6. The Wheel of Time

Rand deflecting a fireball from the Wheel of Time

I talk a lot about how sexist The Wheel of Time’s magic system is, but don’t get me wrong, it also has a lot of technical problems. Most magic systems with too few limits are intentionally vague. The storyteller hopes we won’t notice how arbitrary and overpowered the magic is if they don’t explain it too much. In The Wheel of Time, Robert Jordan takes a different approach.

Every element of WoT’s magic is explained in detail, sometimes excruciating detail. We’re told exactly how much power each character can use, how the five elemental branches of magic interact, not to mention more lessons on weaves, flows, and shields than I know what to do with.
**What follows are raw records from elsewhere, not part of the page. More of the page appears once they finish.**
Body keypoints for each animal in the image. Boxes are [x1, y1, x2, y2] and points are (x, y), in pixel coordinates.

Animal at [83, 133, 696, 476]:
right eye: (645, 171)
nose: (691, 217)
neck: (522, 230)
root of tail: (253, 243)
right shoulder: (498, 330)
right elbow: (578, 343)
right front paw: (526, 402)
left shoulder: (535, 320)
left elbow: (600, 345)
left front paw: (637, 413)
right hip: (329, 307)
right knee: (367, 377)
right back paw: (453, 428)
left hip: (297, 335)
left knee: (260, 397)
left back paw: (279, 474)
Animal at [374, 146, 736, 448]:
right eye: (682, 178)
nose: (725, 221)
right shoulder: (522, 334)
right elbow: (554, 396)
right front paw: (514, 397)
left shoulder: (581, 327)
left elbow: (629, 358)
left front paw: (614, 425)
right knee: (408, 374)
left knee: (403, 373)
Even in the first book, before any of the viewpoint characters can use magic, we have a strong understanding of how it works.

That understanding is what tells us that Wheel of Time’s magic is incredibly overpowered. Even modestly powerful mages* can easily summon magics to destroy groups of enemies in fiery death. Not only that, but Jordan’s mages can keep flinging fire and lightning bolts all day without breaking a sweat.

But wait, there’s more! Mages can also restrain enemies without harming them, heal the most grievous of wounds, and sense nearby evil, because why not? Some mages can also tell the future and travel into parallel worlds, but that doesn’t usually come up enough to be an issue. No, the main problem is around fighting.

There’s a lot of fighting in The Wheel of Time, and mages are way OP at it. There are only three ways to defeat a mage: a perfect ambush, overwhelming numbers, or a more powerful mage. Some mages are so strong that those first two don’t even work on them. The only real limit on magic is, like with Buffy, the vague threat that a mage might get addicted from using too much. That’s not a real limit in a life-or-death fight scene.

But Jordan still wants his non-magical characters to matter, so how does he manage it? Mostly, he forgets the magic rules that he previously spent so much time establishing. For example, in book three, our heroes are attacked by some evil creatures while eating dinner.* These characters have a powerful mage with them, but she’s not the focus of the scene, so Jordan writes a line about how the enemy is now “too close” for her abilities. That way, the other characters can get to work with their swords, axes, and chair legs.

This scene acts as if a massive fireball is the mage’s only option. But just in this book, we’ve seen her create powerful melee weapons perfect for close-quarters fighting. And in previous books, we’ve seen that mages can immobilize their targets with no risk of friendly fire. This problem extends to larger battles as well. WoT’s main character is such a powerful mage that he can disintegrate entire armies with a thought, and on top of that he has items that amplify his power even further. The books host several large battles where it seems like the soldiers should have stayed home and let the mages sort things out.


One thing I’ve learned from several years of content editing is that authors don’t like putting limits on their magic. When I ask about it, they often respond with confusion. Magic is super cool, so why limit it? But if you don’t, your magic will quickly overwhelm your story, leading to broken plots and contrived conflicts. These limits should be worked into the foundation of your magic system, not slapped on as an afterthought. That way, your story will have a robust enough world to support your awesome plot, especially if you’re planning a long series. Don’t worry, there will still be plenty of cool magic for readers to enjoy. A little supernatural power goes a long way.